I am doing some experimentations on x64 assembly instructions, using the Miasm framework. Consider the snippet below, where I disassemble and reassemble the bytecode of LEA RAX, [RIP 1]
:
from miasm.analysis.machine import Machine
machine = Machine("x86_64").mn
ins = machine.dis(b"\x48\x8d\x05\x01\x00\x00\x00", 64)
print(ins)
>>> LEA RAX, QWORD PTR [RIP 0x1]
machine.asm(ins)
>>> [b'J\x8d\x05\x01\x00\x00\x00', b'K\x8d\x05\x01\x00\x00\x00', b'H\x8d\x05\x01\x00\x00\x00', b'I\x8d\x05\x01\x00\x00\x00', b'fH\x8d\x05\x01\x00\x00\x00', b'fI\x8d\x05\x01\x00\x00\x00', b'fK\x8d\x05\x01\x00\x00\x00', b'fJ\x8d\x05\x01\x00\x00\x00']
for i in machine.asm(ins):
print(machine.dis(i, 64))
>>> LEA RAX, QWORD PTR [RIP 0x1]
>>> LEA RAX, QWORD PTR [RIP 0x1]
(...)
>>> LEA RAX, QWORD PTR [RIP 0x1]
My questions are: why exactly are there so many bytecodes that correspond to the same instruction, in which way do they differ?
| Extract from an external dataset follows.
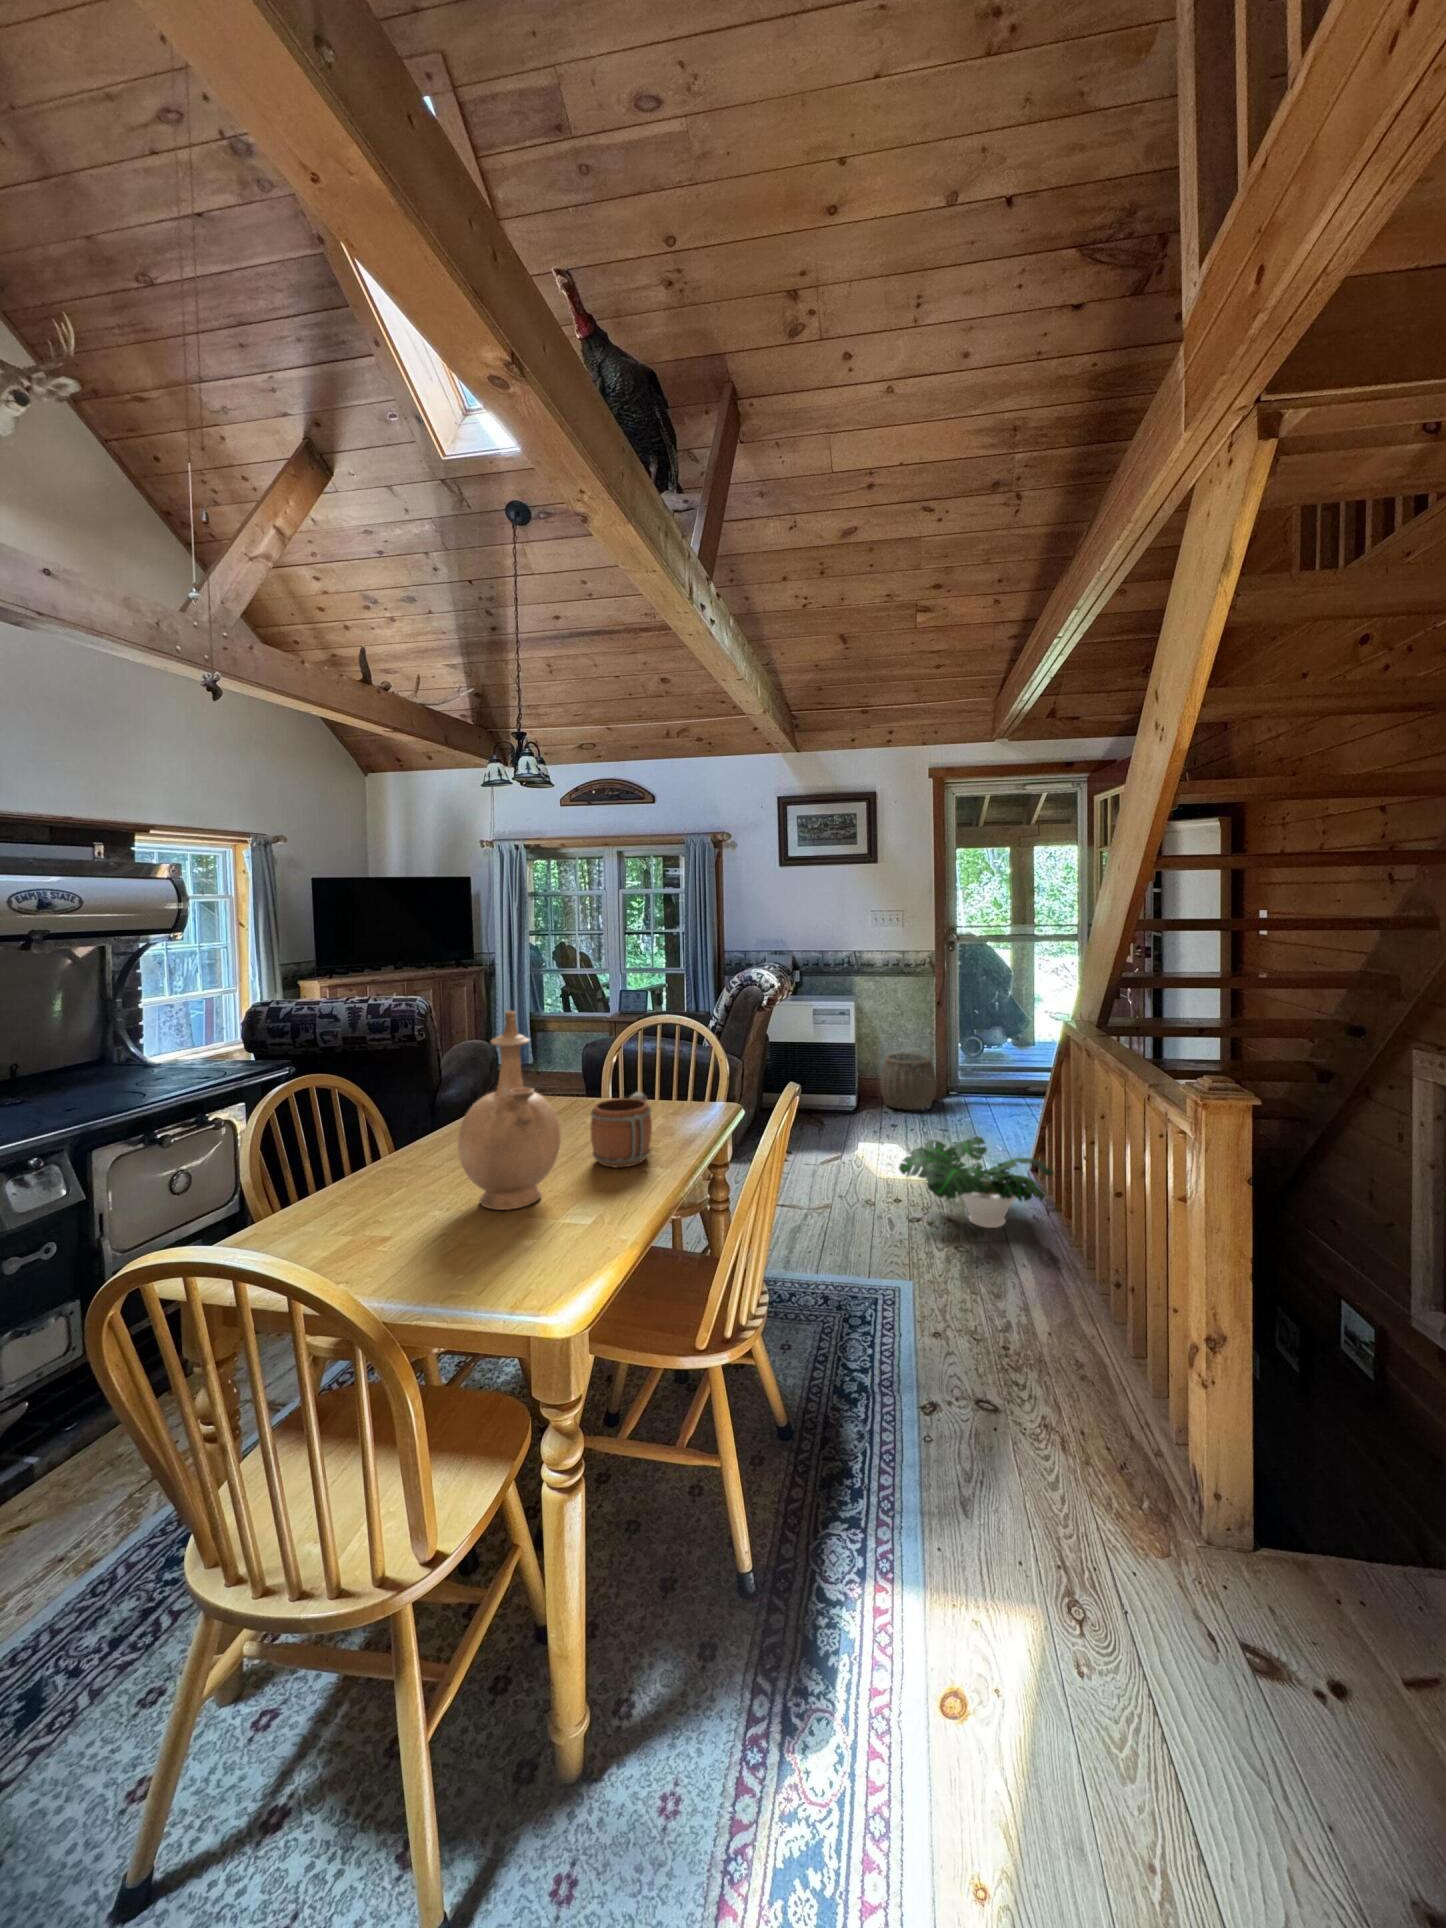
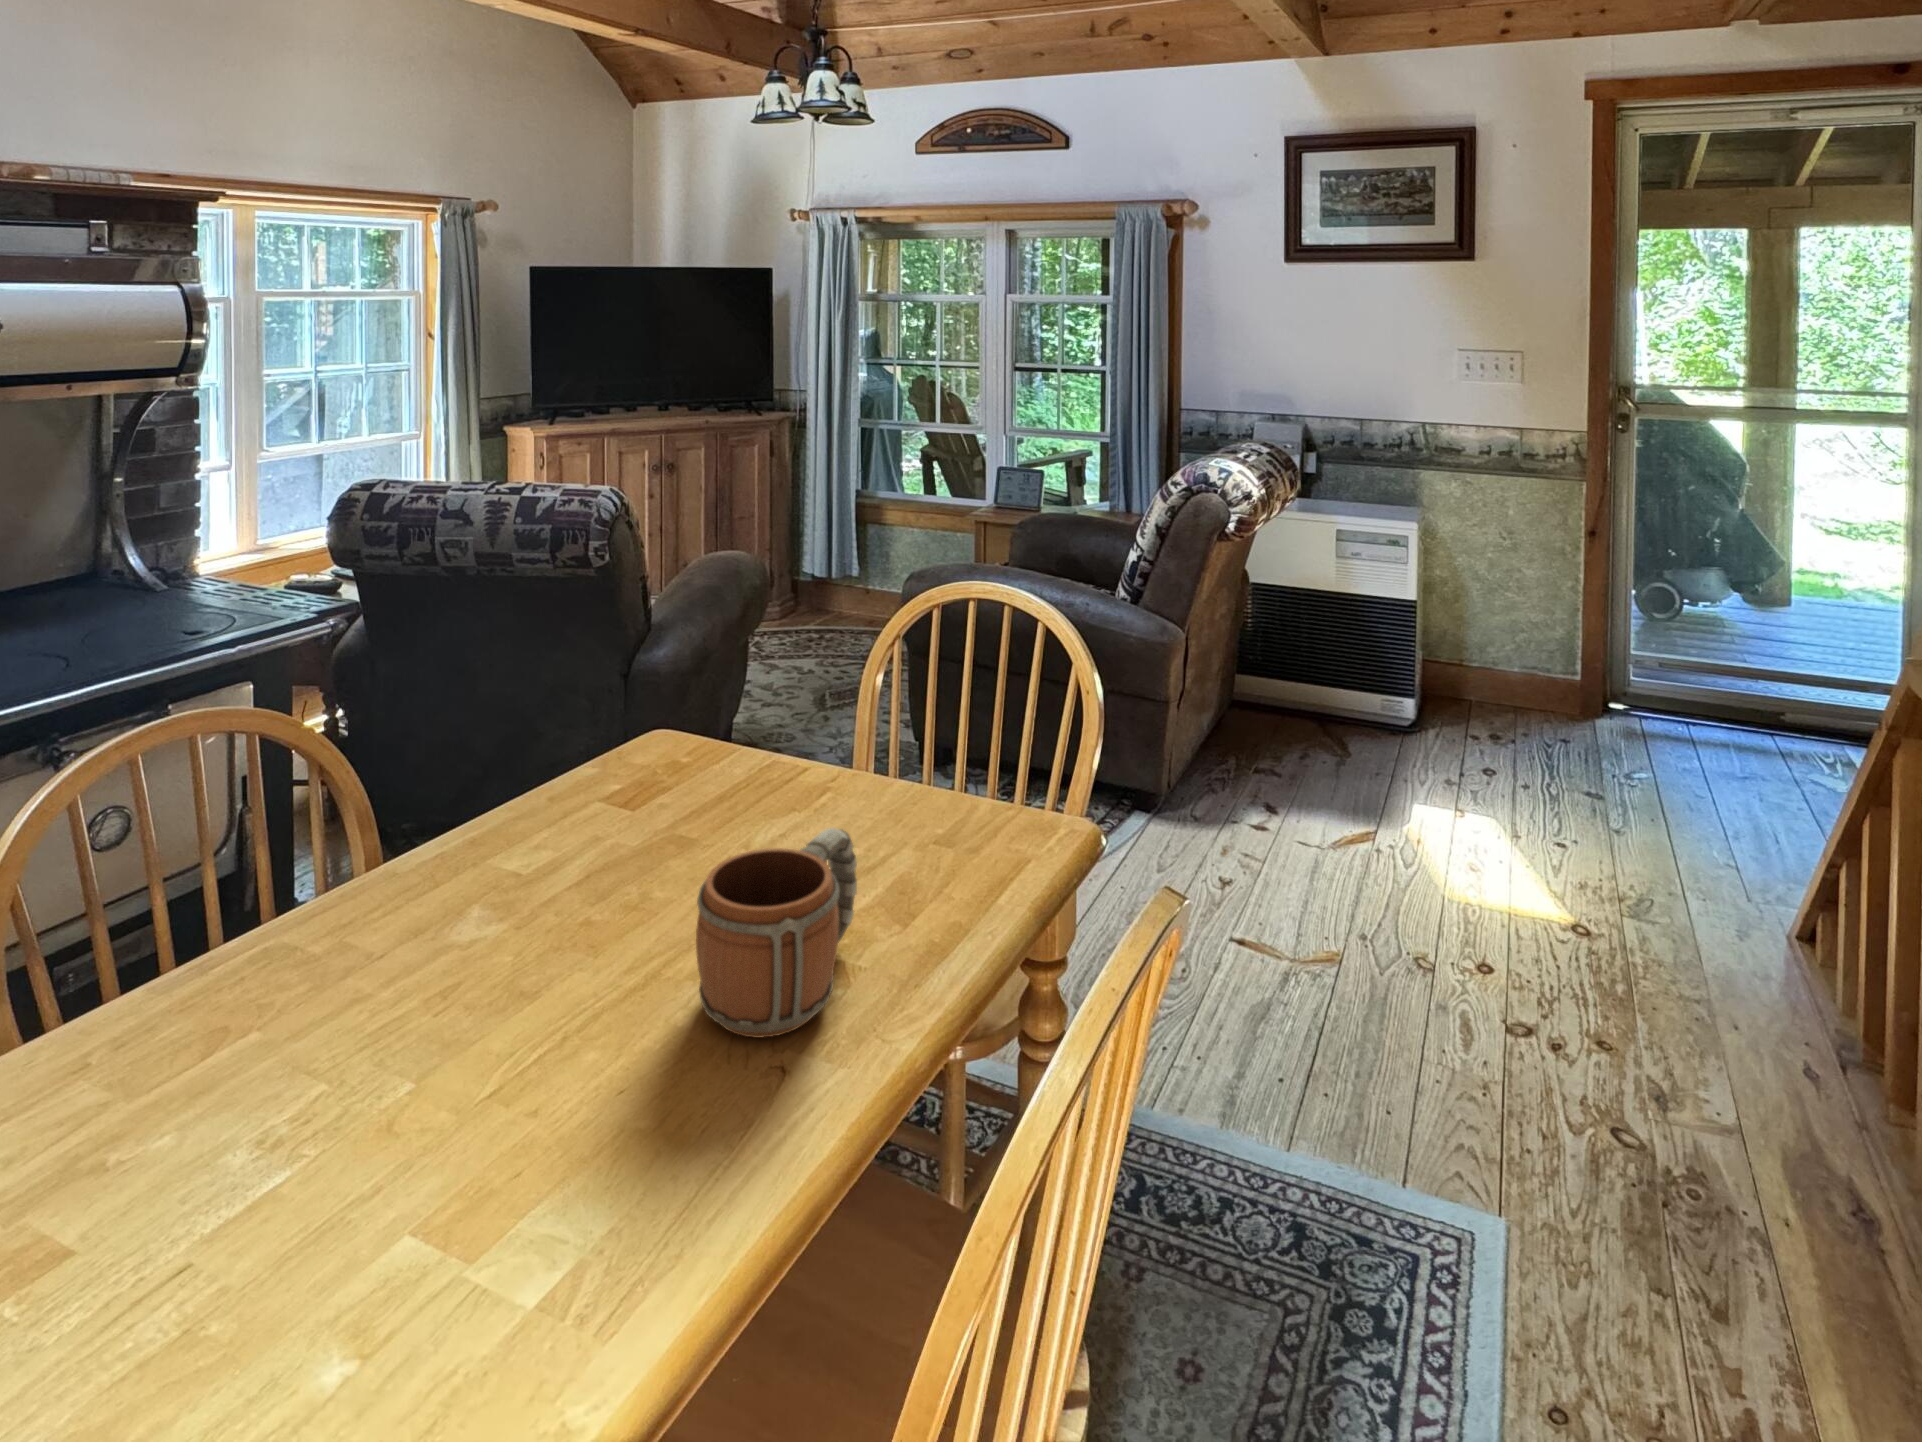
vase: present [458,1011,561,1210] -> none [319,681,575,1179]
woven basket: present [880,1053,936,1110] -> none [1464,623,1583,742]
potted plant: present [899,1137,1053,1228] -> none [1488,857,1864,1091]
Is there any difference at all if I use one instead or another? My goal is to write a Python script to automate the generation of a rather complex assembly source file, so I'd like to double check that I won't have issue because I "choose" the wrong one.
CodePudding user response:
Refer to the Intel Software Development Manuals for details on the instruction encoding.
What you can observe here is that the instruction begins with a REX prefix to indicate that the data width is 64 bit. This REX prefix encodes 4 bits (the R, E, X, and W bits), but only the R bit (which must be clear to select RAX
instead of R8
) and the W bit (which must be set to select 64 bit operation instead of 32 bit operation) are relevant. The other two bits configure base and index register, but your memory operand doesn't have them.
So whatever you set these bits to, the result will come out to be the same. This is why four possible encodings are shown.